There are 7427 blatant absurdities in the bible. Many biblical books were deemed so stupid that 1800 imbeciles decided to ban them from the approved bible, in 325AD. Next comes The GOSPEL of NICODEMUS, formerly called the ACTS of PONTIUS PILATE. (Sit tight, hang on, we are about to discover some major BS.)

CHAP. XXI.
1 Charinus and Lenthius being only allowed three days to remain on earth, 7 deliver in their narratives, which miraculously correspond; they vanish, 13 and Pilate records these transactions.
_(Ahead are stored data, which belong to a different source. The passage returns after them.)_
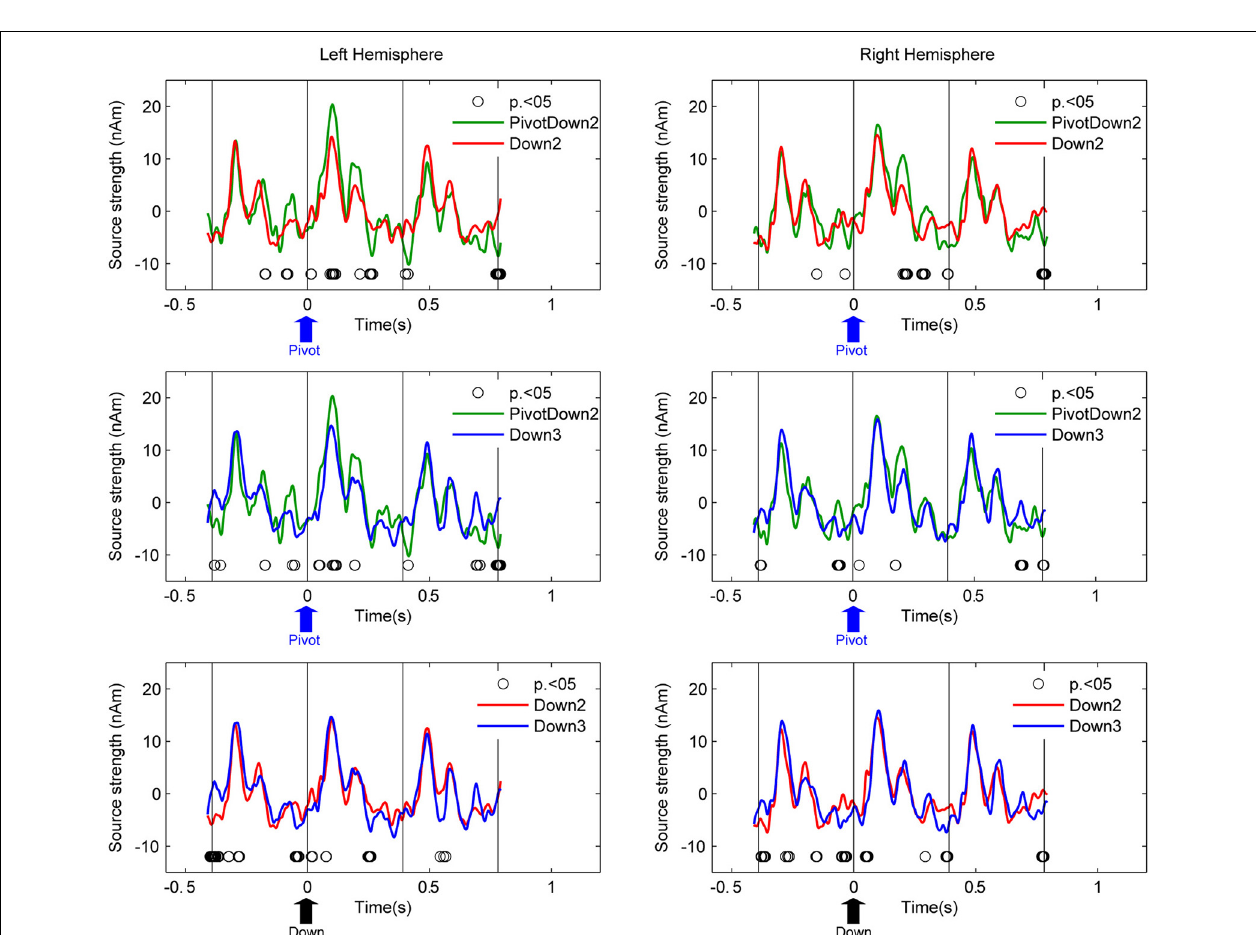
the MEG sensors (top-view). The right panel shows magnetic field topography for each condition at the latency of 98.1ms, and the difference (PivotDown2-Down2).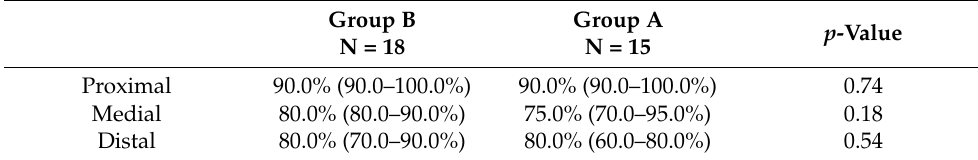
Table 6. Elastosonography measurements on operated tendon; Mann–Whitney test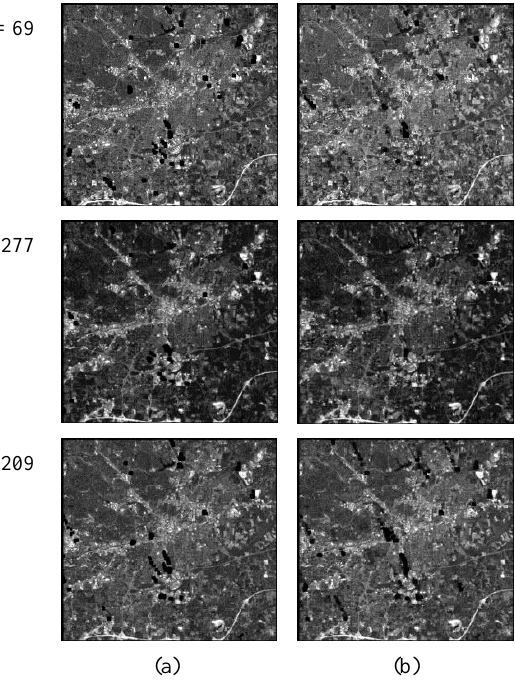
(b) Figure 8. Comparison of Landsat images with predicted results at fine spatial resolution. (a) Red bands from actual Landsat images at times t p . (b) Predicted Landsat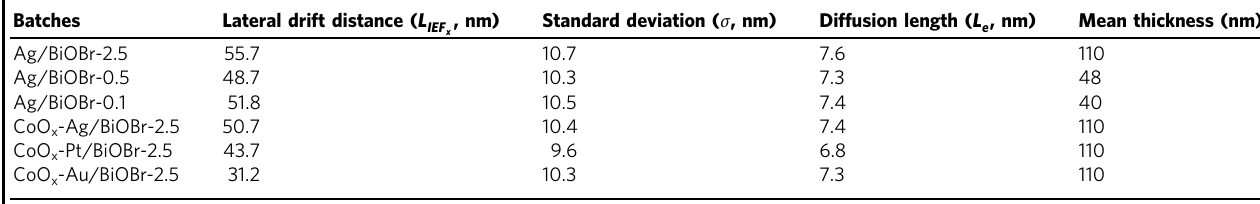
Source data are provided as a Source Data fi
THESE are the divine and sacred mysteries which we saw and heard. I, Charinus and Lenthius are not allowed to declare the other mysteries of God, as the archangel Michael ordered us,
2 Saying, ye shall go with my brethren to Jerusalem, and shall continue in prayers, declaring and glorifying the resurrection of Jesus Christ, seeing he hath raised you from the dead at the same time with himself.
3 And ye shall not talk with any man, but sit as dumb persons till the time come when the Lord will allow you to relate the mysteries of his divinity.
4 The archangel Michael farther commanded us to go beyond Jordan, to an excellent and fat country, where there are many who rose from the dead along with us for the proof of the resurrection of Christ.
5 For we have only three days allowed us from the dead, who arose to celebrate the passover of our Lord with our parents, and to bear our testimony for Christ the Lord, and we have been baptized in the holy river of Jordan. And now they are not seen by any one.
6 This is as much as God allowed us to relate to you; give ye therefore praise and honour to him, and repent, and he will have mercy upon you. Peace be to you from the Lord God Jesus Christ, and the Saviour of us all. Amen, Amen, Amen.
7 And after they had made an end of writing and had wrote in two distinct pieces of paper, Charinus gave what he wrote into the hands of Annas, and Caiaphas, and Gamaliel.
8 Lenthius likewise gave what he wrote into the hands of Nicodemus and Joseph; and immediately they were changed into exceeding white forms and were seen no more.
9 But what they had wrote was found perfectly to agree, the one not containing one letter more or less than the other.
10 When all the assembly of the Jews heard all these surprising relations of Charinus and Lenthius, they said to each other, Truly all these things were wrought by God, and blessed be the Lord Jesus for ever and ever, Amen.
11 And they went about with great concern, and fear, and trembling, and smote upon their breasts and went away every one to his home.
12 But immediately all these things which were related by the Jews in their synagogues concerning Jesus, were presently told by Joseph and Nicodemus to the governor.
13 And Pilate wrote down all these transactions, and placed all these accounts in the public records of his hall.

Taking everything into consideration, the Bible was written mostly by losers for the benefit of other losers. A lot of Christians don’t understand that they must open the bible in order to read it; most of them just guess what’s in it. If you believe or accept anything in the bible as true, then you are a loser.